» Instructions to follow:
Please give back only the lines below from the one containing "türlü ihtiyaca yanıt veriyor. Büyük" to the one containing "boyunca düzenlediği kampanyalı yurt içi", each repeated word for word, both ends included.

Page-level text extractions

════════

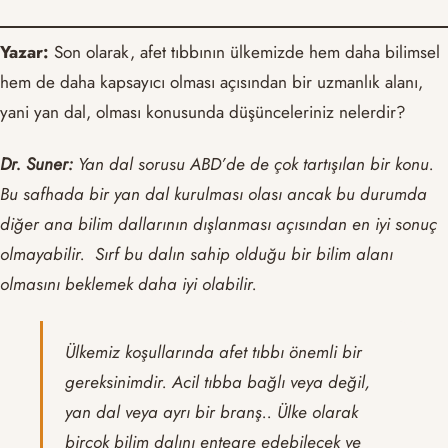
Yazar:
Son olarak, afet tıbbının ülkemizde hem daha bilimsel
hem de daha kapsayıcı olması açısından bir uzmanlık alanı,
yani yan dal, olması konusunda düşünceleriniz nelerdir?
Dr. Suner:
Yan dal sorusu ABD’de de çok tartışılan bir konu.
Bu safhada bir yan dal kurulması olası ancak bu durumda
diğer ana bilim dallarının dışlanması açısından en iyi sonuç
olmayabilir. Sırf bu dalın sahip olduğu bir bilim alanı
olmasını beklemek daha iyi olabilir.
Ülkemiz koşullarında afet tıbbı önemli bir
gereksinimdir. Acil tıbba bağlı veya değil,
yan dal veya ayrı bir branş.. Ülke olarak
birçok bilim dalını entegre edebilecek ve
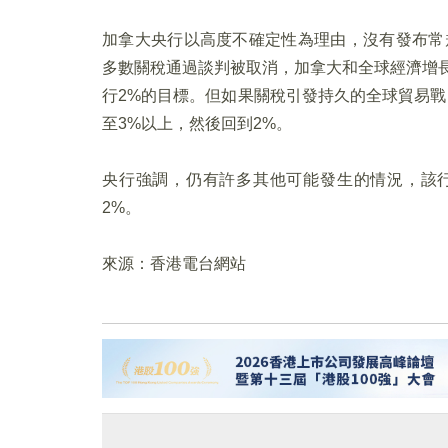
加拿大央行以高度不確定性為理由，沒有發布常
多數關稅通過談判被取消，加拿大和全球經濟增長
行2%的目標。但如果關稅引發持久的全球貿易戰
至3%以上，然後回到2%。
央行強調，仍有許多其他可能發生的情況，該行
2%。
來源：香港電台網站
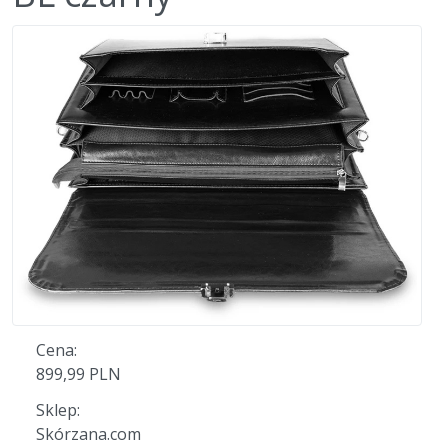
Cena:
899,99 PLN
Sklep:
Skórzana.com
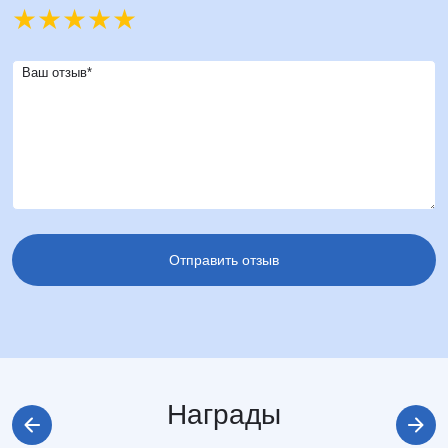
Ваш отзыв*
Награды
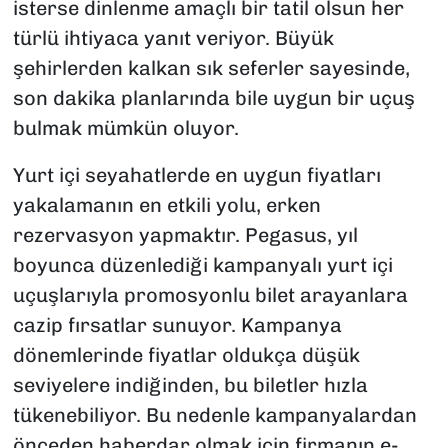
isterse dinlenme amaçlı bir tatil olsun her
türlü ihtiyaca yanıt veriyor. Büyük
şehirlerden kalkan sık seferler sayesinde,
son dakika planlarında bile uygun bir uçuş
bulmak mümkün oluyor.
Yurt içi seyahatlerde en uygun fiyatları
yakalamanın en etkili yolu, erken
rezervasyon yapmaktır. Pegasus, yıl
boyunca düzenlediği kampanyalı yurt içi
uçuşlarıyla promosyonlu bilet arayanlara
cazip fırsatlar sunuyor. Kampanya
dönemlerinde fiyatlar oldukça düşük
seviyelere indiğinden, bu biletler hızla
tükenebiliyor. Bu nedenle kampanyalardan
önceden haberdar olmak için firmanın e-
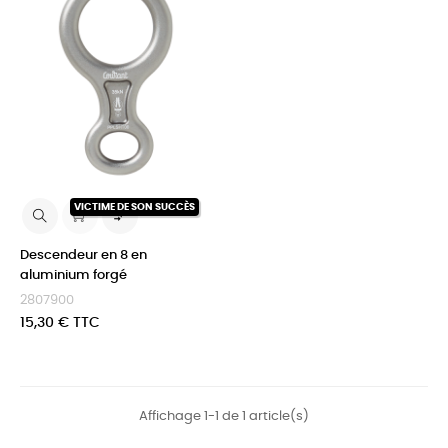
VICTIME DE SON SUCCÈS

Descendeur en 8 en
aluminium forgé
2807900
Prix
15,30 € TTC
Affichage 1-1 de 1 article(s)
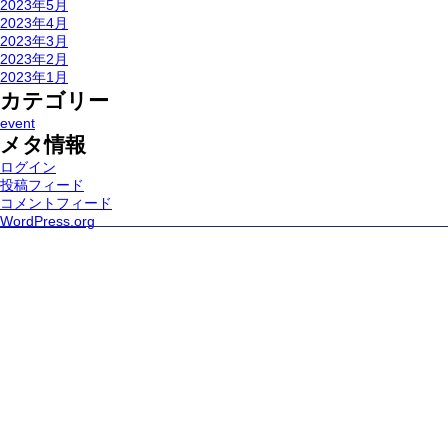
2023年5月
2023年4月
2023年3月
2023年2月
2023年1月
カテゴリー
event
メタ情報
ログイン
投稿フィード
コメントフィード
WordPress.org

════════

» Output for this task:
türlü ihtiyaca yanıt veriyor. Büyük
şehirlerden kalkan sık seferler sayesinde,
son dakika planlarında bile uygun bir uçuş
bulmak mümkün oluyor.
Yurt içi seyahatlerde en uygun fiyatları
yakalamanın en etkili yolu, erken
rezervasyon yapmaktır. Pegasus, yıl
boyunca düzenlediği kampanyalı yurt içi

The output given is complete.